Si affronterà il tema della modifica dell'Art.10 dello Statuto Sardo, affinché la Regione possa, senza gravare sul bilancio statale, avere maggiore libertà di manovra fiscale. Lo scopo è quello di "dare immediata attuazione Decreto Legislativo n.75/1998 che prevede l'attivazione delle zone franche e completare in sede europea con il sostegno dello Stato le procedure per rendere la Sardegna una zona extradoganale; ed, infine, attivare in Sardegna il regime fiscale al consumo previsto dalla Legge n.762/1963".

Questo è un momento molto delicato, dobbiamo essere fiduciosi perché al tavolo siederanno le persone nelle quali abbiamo da sempre riposto la nostra fiducia e che sapranno rappresentarci nel migliore dei modi. Adesso è il momento di essere uniti, senza più polemiche o personalismi, affinché ciò per cui abbiamo lottato in questo ultimo periodo possa finalmente coronare i sacrifici e l'impegno di tutti coloro che si sono prodigati in questa causa.
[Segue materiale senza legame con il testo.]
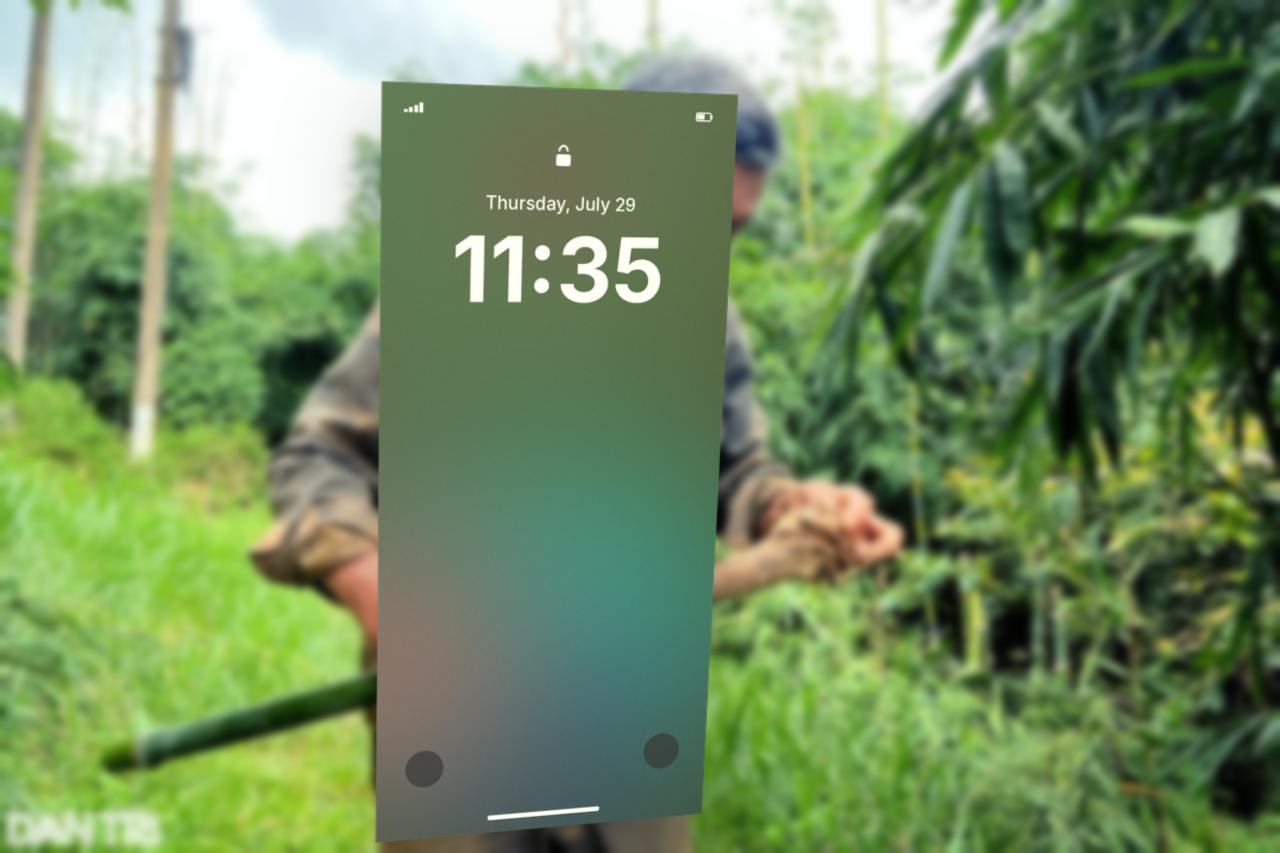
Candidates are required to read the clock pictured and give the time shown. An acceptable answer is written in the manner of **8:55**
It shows **11:35**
Il nostro obiettivo è nobile e supremo. La Sardegna dovrà ritornare a vivere dei frutti della propria terra e diventare la "Regina del Mediterraneo".

 

I nemici della Zona Franca utilizzano i professori universitari per farci paura, come se costoro fossero rappresentanti di una cultura che è onnisciente, mentre quella che potrebbe darci torto è solo esclusivamente fiscale, cultura che i docenti che sino ad oggi sono stati invitati a scrivere "contro" dimostrano palesemente di non possedere. Cultura fiscale tributaria che pertanto non sono neanche in grado di trasmettere né agli studenti e tantomeno ai politici ignoranti, che li hanno invitati a smentirci, pensando che ci saremmo impressionati del fatto che loro insegnino all'Università, ma certamente in materie diverse da quelle che possono smentirci previste esclusivamente dal Diritto Tributario. 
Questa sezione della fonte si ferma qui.